ZU 2007-08-09: Could you please tell me how can I use that, wenn I use TclKit zu show some character with chinise charaters? And I have tried
 puts \u2603  ;# the second nummber above

And I get ☃. May I ask why?

AM 2007-08-31: That is interesting in itself too :) but the problem is really that Unicode expects hexadecimal numbers, whereas the above are decimal.
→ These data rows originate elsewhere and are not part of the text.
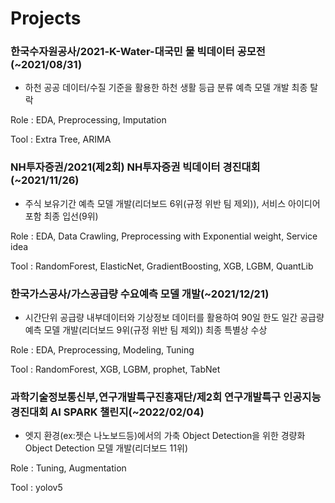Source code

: # Projects

### 한국수자원공사/2021-K-Water-대국민 물 빅데이터 공모전(~2021/08/31)
* 하천 공공 데이터/수질 기준을 활용한 하천 생활 등급 분류 예측 모델 개발 최종 탈락

Role : EDA, Preprocessing, Imputation
    
Tool : Extra Tree, ARIMA
    
### NH투자증권/2021(제2회) NH투자증권 빅데이터 경진대회 (~2021/11/26)
* 주식 보유기간 예측 모델 개발(리더보드 6위(규정 위반 팀 제외)), 서비스 아이디어 포함 최종 입선(9위)

Role : EDA, Data Crawling, Preprocessing with Exponential weight, Service idea 
    
Tool : RandomForest, ElasticNet, GradientBoosting, XGB, LGBM, QuantLib

### 한국가스공사/가스공급량 수요예측 모델 개발(~2021/12/21)
* 시간단위 공급량 내부데이터와 기상정보 데이터를 활용하여 90일 한도 일간 공급량 예측 모델 개발(리더보드 9위(규정 위반 팀 제외)) 최종 특별상 수상

Role : EDA, Preprocessing, Modeling, Tuning
    
Tool : RandomForest, XGB, LGBM, prophet, TabNet

### 과학기술정보통신부,연구개발특구진흥재단/제2회 연구개발특구 인공지능 경진대회 AI SPARK 챌린지(~2022/02/04)
* 엣지 환경(ex:젯슨 나노보드등)에서의 가축 Object Detection을 위한 경량화 Object Detection 모델 개발(리더보드 11위)

Role : Tuning, Augmentation
    
Tool : yolov5
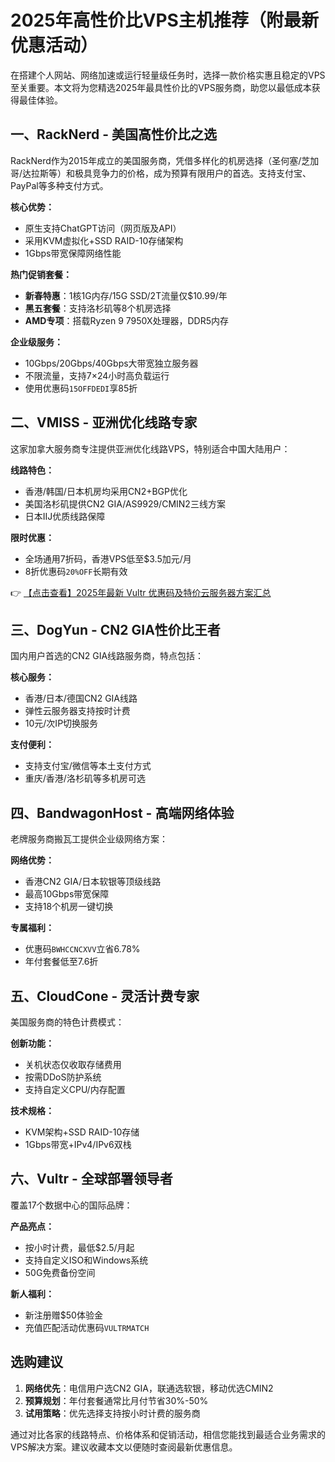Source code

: # 2025年高性价比VPS主机推荐（附最新优惠活动）

在搭建个人网站、网络加速或运行轻量级任务时，选择一款价格实惠且稳定的VPS至关重要。本文将为您精选2025年最具性价比的VPS服务商，助您以最低成本获得最佳体验。

## 一、RackNerd - 美国高性价比之选

RackNerd作为2015年成立的美国服务商，凭借多样化的机房选择（圣何塞/芝加哥/达拉斯等）和极具竞争力的价格，成为预算有限用户的首选。支持支付宝、PayPal等多种支付方式。

**核心优势：**
- 原生支持ChatGPT访问（网页版及API）
- 采用KVM虚拟化+SSD RAID-10存储架构
- 1Gbps带宽保障网络性能

**热门促销套餐：**
- **新春特惠**：1核1G内存/15G SSD/2T流量仅$10.99/年
- **黑五套餐**：支持洛杉矶等8个机房选择
- **AMD专项**：搭载Ryzen 9 7950X处理器，DDR5内存

**企业级服务：**
- 10Gbps/20Gbps/40Gbps大带宽独立服务器
- 不限流量，支持7×24小时高负载运行
- 使用优惠码`15OFFDEDI`享85折

## 二、VMISS - 亚洲优化线路专家

这家加拿大服务商专注提供亚洲优化线路VPS，特别适合中国大陆用户：

**线路特色：**
- 香港/韩国/日本机房均采用CN2+BGP优化
- 美国洛杉矶提供CN2 GIA/AS9929/CMIN2三线方案
- 日本IIJ优质线路保障

**限时优惠：**
- 全场通用7折码，香港VPS低至$3.5加元/月
- 8折优惠码`20%OFF`长期有效

👉 [【点击查看】2025年最新 Vultr 优惠码及特价云服务器方案汇总](https://bit.ly/VuLtr)

## 三、DogYun - CN2 GIA性价比王者

国内用户首选的CN2 GIA线路服务商，特点包括：

**核心服务：**
- 香港/日本/德国CN2 GIA线路
- 弹性云服务器支持按时计费
- 10元/次IP切换服务

**支付便利：**
- 支持支付宝/微信等本土支付方式
- 重庆/香港/洛杉矶等多机房可选

## 四、BandwagonHost - 高端网络体验

老牌服务商搬瓦工提供企业级网络方案：

**网络优势：**
- 香港CN2 GIA/日本软银等顶级线路
- 最高10Gbps带宽保障
- 支持18个机房一键切换

**专属福利：**
- 优惠码`BWHCCNCXVV`立省6.78%
- 年付套餐低至7.6折

## 五、CloudCone - 灵活计费专家

美国服务商的特色计费模式：

**创新功能：**
- 关机状态仅收取存储费用
- 按需DDoS防护系统
- 支持自定义CPU/内存配置

**技术规格：**
- KVM架构+SSD RAID-10存储
- 1Gbps带宽+IPv4/IPv6双栈

## 六、Vultr - 全球部署领导者

覆盖17个数据中心的国际品牌：

**产品亮点：**
- 按小时计费，最低$2.5/月起
- 支持自定义ISO和Windows系统
- 50G免费备份空间

**新人福利：**
- 新注册赠$50体验金
- 充值匹配活动优惠码`VULTRMATCH`

## 选购建议

1. **网络优先**：电信用户选CN2 GIA，联通选软银，移动优选CMIN2
2. **预算规划**：年付套餐通常比月付节省30%-50%
3. **试用策略**：优先选择支持按小时计费的服务商

通过对比各家的线路特点、价格体系和促销活动，相信您能找到最适合业务需求的VPS解决方案。建议收藏本文以便随时查阅最新优惠信息。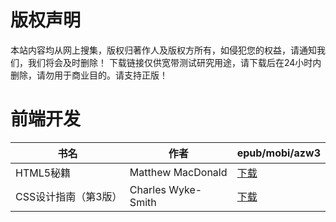 # 版权声明

本站内容均从网上搜集，版权归著作人及版权方所有，如侵犯您的权益，请通知我们，我们将会及时删除！ 下载链接仅供宽带测试研究用途，请下载后在24小时内删除，请勿用于商业目的。请支持正版！

# 前端开发

| 书名 | 作者 | epub/mobi/azw3 |
| --- | --- | --- |
| HTML5秘籍 | Matthew MacDonald | [下载](https://url89.ctfile.com/f/31084289-1357006540-4fb712?p=8866) |
| CSS设计指南（第3版） | Charles Wyke-Smith | [下载](https://url89.ctfile.com/f/31084289-1357005769-ddcb31?p=8866) |
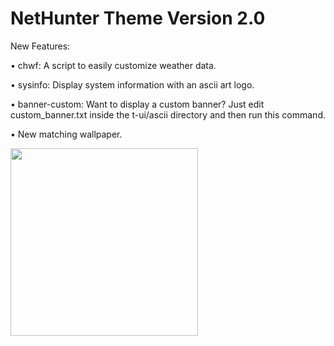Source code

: # NetHunter Theme Version 2.0

New Features:

• chwf: A script to easily customize weather data.

• sysinfo: Display system information with an ascii art logo.

• banner-custom: Want to display a custom banner? Just edit custom_banner.txt inside the t-ui/ascii directory and then run this command.

• New matching wallpaper.

<img src="https://github.com/M4dGun/t-ui_themes/raw/main/themes/NetHunter_V2/photo_2022-03-31_10-27-21.jpg" data-canonical-src="https://github.com/M4dGun/t-ui_themes/raw/main/themes/NetHunter_V2/photo_2022-03-31_10-27-21.jpg" width="300" />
RS: Yes. The Unicodes of these example characters can be scanned out:
 % u2x 上海
 \u4E0A\u6D77

LV 2008-01-31: I was asked, today, whether Tcl supports the GBK or GB18030 chinese character encodings. I don't see it among the encodings listed when I type:
$ tclsh8.5
% encoding names
cp860 cp861 cp862 cp863 tis-620 cp864 cp865 cp866 gb12345 gb2312-raw cp949 cp950 cp869 
dingbats ksc5601 macCentEuro cp874 macUkraine jis0201 gb2312 euc-cn euc-jp macThai iso8859-10 
jis0208 iso2022-jp macIceland iso2022 iso8859-13 jis0212 iso8859-14 iso8859-15 cp737 
iso8859-16 big5 euc-kr macRomania macTurkish gb1988 iso2022-kr macGreek ascii cp437 macRoman 
iso8859-1 iso8859-2 iso8859-3 macCroatian koi8-r iso8859-4 ebcdic iso8859-5 cp1250 macCyrillic 
iso8859-6 cp1251 macDingbats koi8-u iso8859-7 cp1252 iso8859-8 cp1253 iso8859-9 cp1254 cp1255 
cp850 cp1256 cp932 identity cp1257 cp852 macJapan cp1258 shiftjis utf-8 cp855 cp936 symbol cp775 unicode cp857

Has anyone out there worked out the issues?

WJP 2008-01-31

iconv supports this GBK and GB18030, so it might be helpful to look at the source, or possibly just run iconv.

ray2501 2018-05-29

If you need to do conversion between Traditional and Simplified Chinese, you can check Open Chinese Convert project, OpenCC. OpenCC also provides a library, so I try to write tcl-opencc (Tcl bindings for OpenCC).